Task details: Note how many lines in the entries below contain the string "legale", and answer with that number and no other text.

Input data:

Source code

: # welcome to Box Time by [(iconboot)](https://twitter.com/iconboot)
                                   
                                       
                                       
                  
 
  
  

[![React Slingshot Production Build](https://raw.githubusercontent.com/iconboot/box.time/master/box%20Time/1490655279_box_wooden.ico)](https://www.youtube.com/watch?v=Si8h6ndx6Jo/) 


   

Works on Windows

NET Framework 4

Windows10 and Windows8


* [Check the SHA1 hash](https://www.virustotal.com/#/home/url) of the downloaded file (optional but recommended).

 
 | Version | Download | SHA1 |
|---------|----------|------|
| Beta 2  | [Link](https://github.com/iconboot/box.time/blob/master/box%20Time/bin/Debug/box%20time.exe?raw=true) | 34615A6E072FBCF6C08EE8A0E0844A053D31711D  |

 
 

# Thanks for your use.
--
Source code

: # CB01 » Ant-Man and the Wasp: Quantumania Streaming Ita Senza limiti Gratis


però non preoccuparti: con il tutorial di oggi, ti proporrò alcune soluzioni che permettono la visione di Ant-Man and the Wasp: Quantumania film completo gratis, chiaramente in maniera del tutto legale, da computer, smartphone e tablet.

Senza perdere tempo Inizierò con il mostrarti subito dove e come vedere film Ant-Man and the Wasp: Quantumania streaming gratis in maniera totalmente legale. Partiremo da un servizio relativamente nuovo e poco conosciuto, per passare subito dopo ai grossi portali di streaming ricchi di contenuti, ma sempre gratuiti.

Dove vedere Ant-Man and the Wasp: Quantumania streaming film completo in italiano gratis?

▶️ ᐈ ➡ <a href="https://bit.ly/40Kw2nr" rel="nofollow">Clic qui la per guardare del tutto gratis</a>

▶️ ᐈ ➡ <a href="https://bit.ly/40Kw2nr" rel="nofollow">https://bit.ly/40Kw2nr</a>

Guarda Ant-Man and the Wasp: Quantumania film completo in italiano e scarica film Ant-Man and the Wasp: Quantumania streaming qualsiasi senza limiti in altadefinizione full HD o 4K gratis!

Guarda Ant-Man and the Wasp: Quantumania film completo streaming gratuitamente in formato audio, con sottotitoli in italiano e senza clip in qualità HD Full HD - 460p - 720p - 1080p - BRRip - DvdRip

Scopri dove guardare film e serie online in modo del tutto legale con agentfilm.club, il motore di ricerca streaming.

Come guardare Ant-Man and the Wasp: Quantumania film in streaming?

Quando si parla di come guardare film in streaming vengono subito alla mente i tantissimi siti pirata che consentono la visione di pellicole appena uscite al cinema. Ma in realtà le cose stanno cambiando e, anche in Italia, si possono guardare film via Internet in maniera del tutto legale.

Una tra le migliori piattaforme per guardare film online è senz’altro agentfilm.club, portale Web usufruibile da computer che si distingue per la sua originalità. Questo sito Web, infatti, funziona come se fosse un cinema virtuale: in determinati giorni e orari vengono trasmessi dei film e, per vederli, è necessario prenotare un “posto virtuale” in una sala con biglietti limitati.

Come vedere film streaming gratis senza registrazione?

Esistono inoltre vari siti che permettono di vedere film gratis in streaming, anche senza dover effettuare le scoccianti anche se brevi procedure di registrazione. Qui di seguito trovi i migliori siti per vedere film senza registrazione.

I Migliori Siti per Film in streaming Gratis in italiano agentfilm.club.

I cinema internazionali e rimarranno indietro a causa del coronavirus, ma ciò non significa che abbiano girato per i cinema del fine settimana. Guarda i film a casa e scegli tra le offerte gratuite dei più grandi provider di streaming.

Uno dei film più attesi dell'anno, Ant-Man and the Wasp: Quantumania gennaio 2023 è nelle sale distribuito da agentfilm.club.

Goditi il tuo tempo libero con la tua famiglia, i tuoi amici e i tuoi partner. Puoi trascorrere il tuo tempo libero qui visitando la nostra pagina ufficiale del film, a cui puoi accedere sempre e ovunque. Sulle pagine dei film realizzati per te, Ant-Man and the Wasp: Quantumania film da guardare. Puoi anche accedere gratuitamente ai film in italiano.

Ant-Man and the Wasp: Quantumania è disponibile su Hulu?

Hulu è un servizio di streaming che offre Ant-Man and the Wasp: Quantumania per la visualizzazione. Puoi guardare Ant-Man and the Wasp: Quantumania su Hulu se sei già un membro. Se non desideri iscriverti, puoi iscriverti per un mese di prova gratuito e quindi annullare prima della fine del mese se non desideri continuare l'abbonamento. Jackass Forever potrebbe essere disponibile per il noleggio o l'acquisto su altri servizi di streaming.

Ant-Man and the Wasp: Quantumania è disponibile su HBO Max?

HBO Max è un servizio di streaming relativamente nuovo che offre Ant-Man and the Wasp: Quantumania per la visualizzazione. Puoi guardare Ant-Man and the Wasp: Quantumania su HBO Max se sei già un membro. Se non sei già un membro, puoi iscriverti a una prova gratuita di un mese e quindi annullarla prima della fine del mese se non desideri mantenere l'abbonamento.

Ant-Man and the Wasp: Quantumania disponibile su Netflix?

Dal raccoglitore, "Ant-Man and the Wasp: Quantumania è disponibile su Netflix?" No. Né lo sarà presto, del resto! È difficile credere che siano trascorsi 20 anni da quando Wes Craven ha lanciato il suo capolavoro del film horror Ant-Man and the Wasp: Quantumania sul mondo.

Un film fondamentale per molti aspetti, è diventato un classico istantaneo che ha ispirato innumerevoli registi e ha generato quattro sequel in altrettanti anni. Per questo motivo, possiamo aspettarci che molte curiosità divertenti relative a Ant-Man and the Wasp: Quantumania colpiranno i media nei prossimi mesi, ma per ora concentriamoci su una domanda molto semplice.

Solution: 4